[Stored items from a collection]
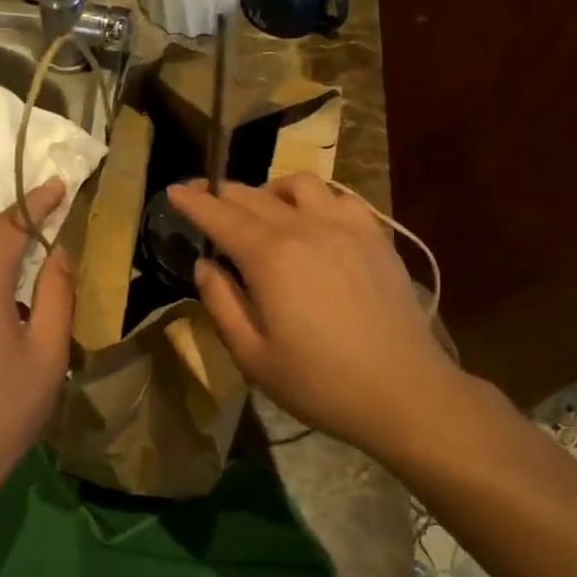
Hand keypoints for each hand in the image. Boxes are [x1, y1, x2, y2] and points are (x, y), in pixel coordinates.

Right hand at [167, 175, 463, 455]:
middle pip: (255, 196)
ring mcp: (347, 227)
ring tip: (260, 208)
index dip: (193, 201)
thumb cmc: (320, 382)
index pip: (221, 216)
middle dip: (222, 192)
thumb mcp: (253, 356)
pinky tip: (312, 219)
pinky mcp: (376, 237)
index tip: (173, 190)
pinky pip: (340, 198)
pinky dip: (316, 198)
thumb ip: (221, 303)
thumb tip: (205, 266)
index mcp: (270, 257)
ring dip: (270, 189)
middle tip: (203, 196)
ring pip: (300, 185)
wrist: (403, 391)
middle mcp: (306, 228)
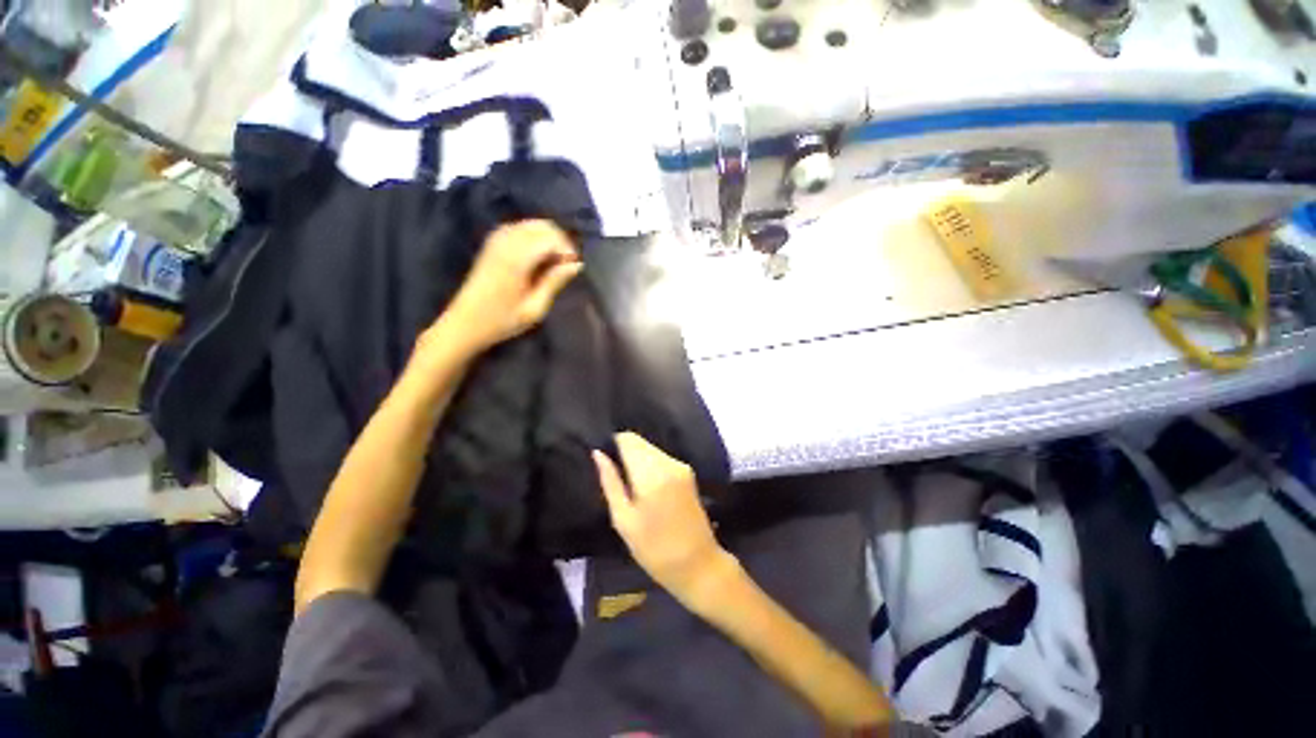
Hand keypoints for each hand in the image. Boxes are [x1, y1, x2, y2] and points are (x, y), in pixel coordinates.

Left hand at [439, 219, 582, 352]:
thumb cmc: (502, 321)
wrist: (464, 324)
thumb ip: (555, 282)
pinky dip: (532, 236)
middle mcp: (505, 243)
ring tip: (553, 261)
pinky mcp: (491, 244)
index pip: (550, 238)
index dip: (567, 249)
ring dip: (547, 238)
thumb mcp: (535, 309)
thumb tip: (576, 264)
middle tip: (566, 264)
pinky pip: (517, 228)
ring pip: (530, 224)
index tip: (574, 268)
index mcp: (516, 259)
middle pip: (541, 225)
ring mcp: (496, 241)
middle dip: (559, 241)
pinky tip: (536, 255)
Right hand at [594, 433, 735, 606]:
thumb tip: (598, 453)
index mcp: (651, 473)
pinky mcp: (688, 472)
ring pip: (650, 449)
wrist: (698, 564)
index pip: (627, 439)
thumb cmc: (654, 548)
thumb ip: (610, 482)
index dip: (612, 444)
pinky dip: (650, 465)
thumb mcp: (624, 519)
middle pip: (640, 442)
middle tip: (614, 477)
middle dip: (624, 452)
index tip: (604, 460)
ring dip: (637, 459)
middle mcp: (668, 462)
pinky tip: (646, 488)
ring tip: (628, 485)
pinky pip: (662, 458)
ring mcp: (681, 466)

* * *

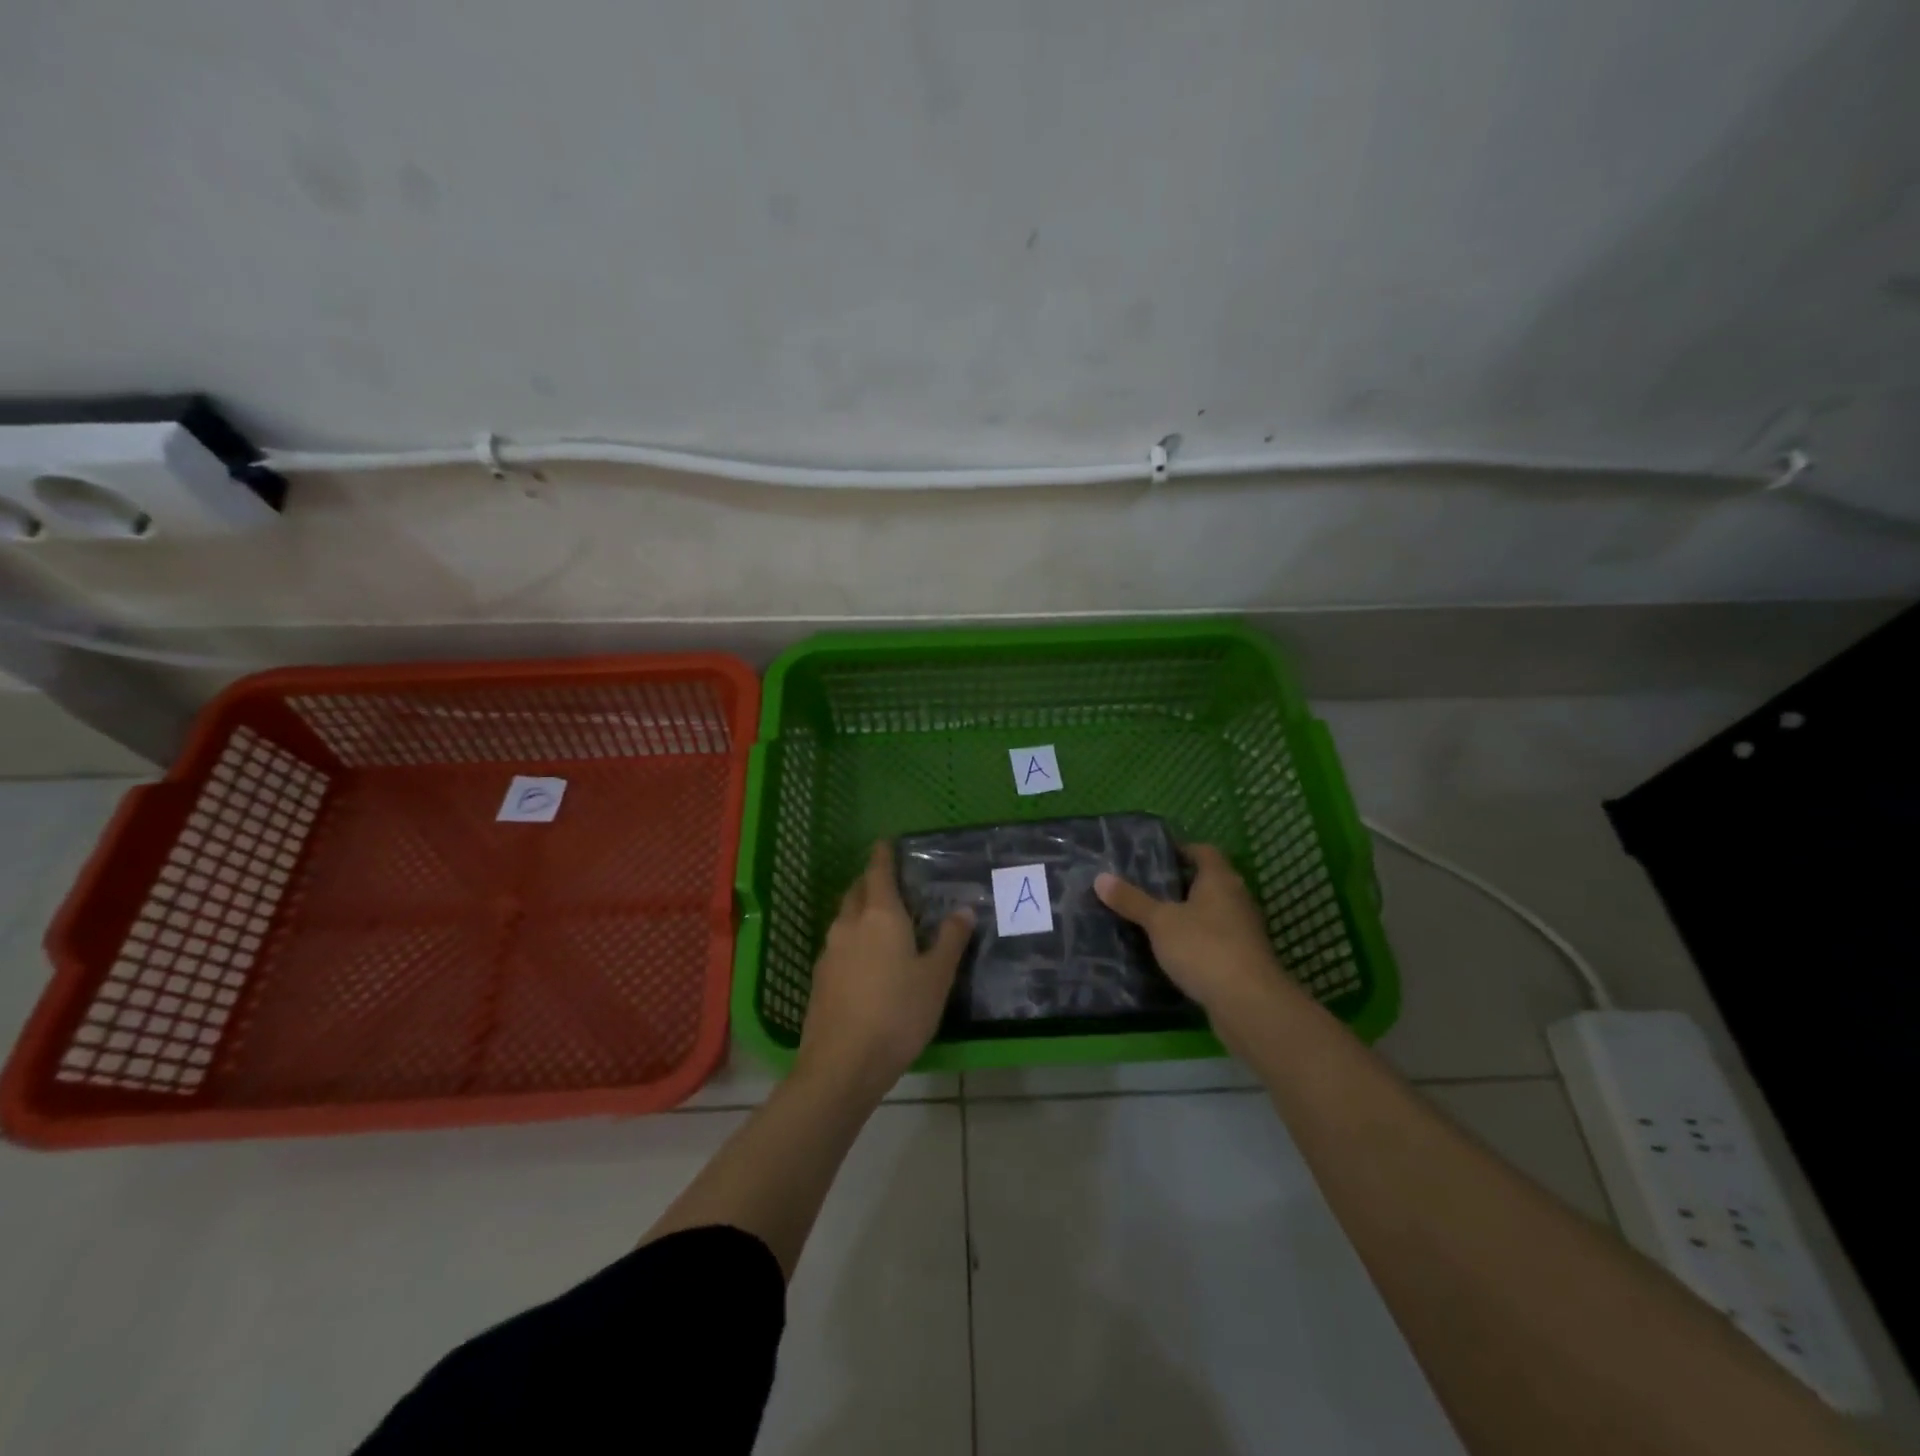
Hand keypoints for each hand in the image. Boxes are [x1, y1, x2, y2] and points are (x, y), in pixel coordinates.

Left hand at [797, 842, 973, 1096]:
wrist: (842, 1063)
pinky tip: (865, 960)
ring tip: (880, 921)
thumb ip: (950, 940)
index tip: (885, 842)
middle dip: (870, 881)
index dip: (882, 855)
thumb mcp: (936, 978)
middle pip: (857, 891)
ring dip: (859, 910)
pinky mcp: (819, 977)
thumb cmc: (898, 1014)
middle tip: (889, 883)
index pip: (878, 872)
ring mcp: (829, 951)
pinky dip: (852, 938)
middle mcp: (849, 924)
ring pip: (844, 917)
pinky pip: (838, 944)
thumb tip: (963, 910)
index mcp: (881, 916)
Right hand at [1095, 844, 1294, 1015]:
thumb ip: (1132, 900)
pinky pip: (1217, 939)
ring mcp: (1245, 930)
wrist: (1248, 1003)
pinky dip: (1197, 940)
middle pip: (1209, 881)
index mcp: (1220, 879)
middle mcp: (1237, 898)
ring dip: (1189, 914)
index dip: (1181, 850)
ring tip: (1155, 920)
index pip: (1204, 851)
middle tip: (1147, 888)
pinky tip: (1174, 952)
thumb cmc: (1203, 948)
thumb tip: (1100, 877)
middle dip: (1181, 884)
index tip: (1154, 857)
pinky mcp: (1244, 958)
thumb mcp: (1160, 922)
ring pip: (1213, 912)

## TASK DIRECTIONS
In the entries above, restate word for word the lines between the one holding "ring pip: (844, 917)" and the one holding "ring pip: (1213, 912)", inclusive, and nothing besides.

## SOLUTION TO THE EXERCISE
ring pip: (844, 917)
pinky pip: (838, 944)
thumb tip: (963, 910)
index mcp: (881, 916)
Right hand at [1095, 844, 1294, 1015]:
thumb ip: (1132, 900)
pinky pip: (1217, 939)
ring mcp: (1245, 930)
wrist: (1248, 1003)
pinky dip: (1197, 940)
middle pip: (1209, 881)
index mcp: (1220, 879)
middle mcp: (1237, 898)
ring dip: (1189, 914)
index dip: (1181, 850)
ring tip: (1155, 920)
index pip: (1204, 851)
middle tip: (1147, 888)
pinky tip: (1174, 952)
thumb cmc: (1203, 948)
thumb tip: (1100, 877)
middle dip: (1181, 884)
index tip: (1154, 857)
pinky mcp: (1244, 958)
thumb mcp: (1160, 922)
ring pip: (1213, 912)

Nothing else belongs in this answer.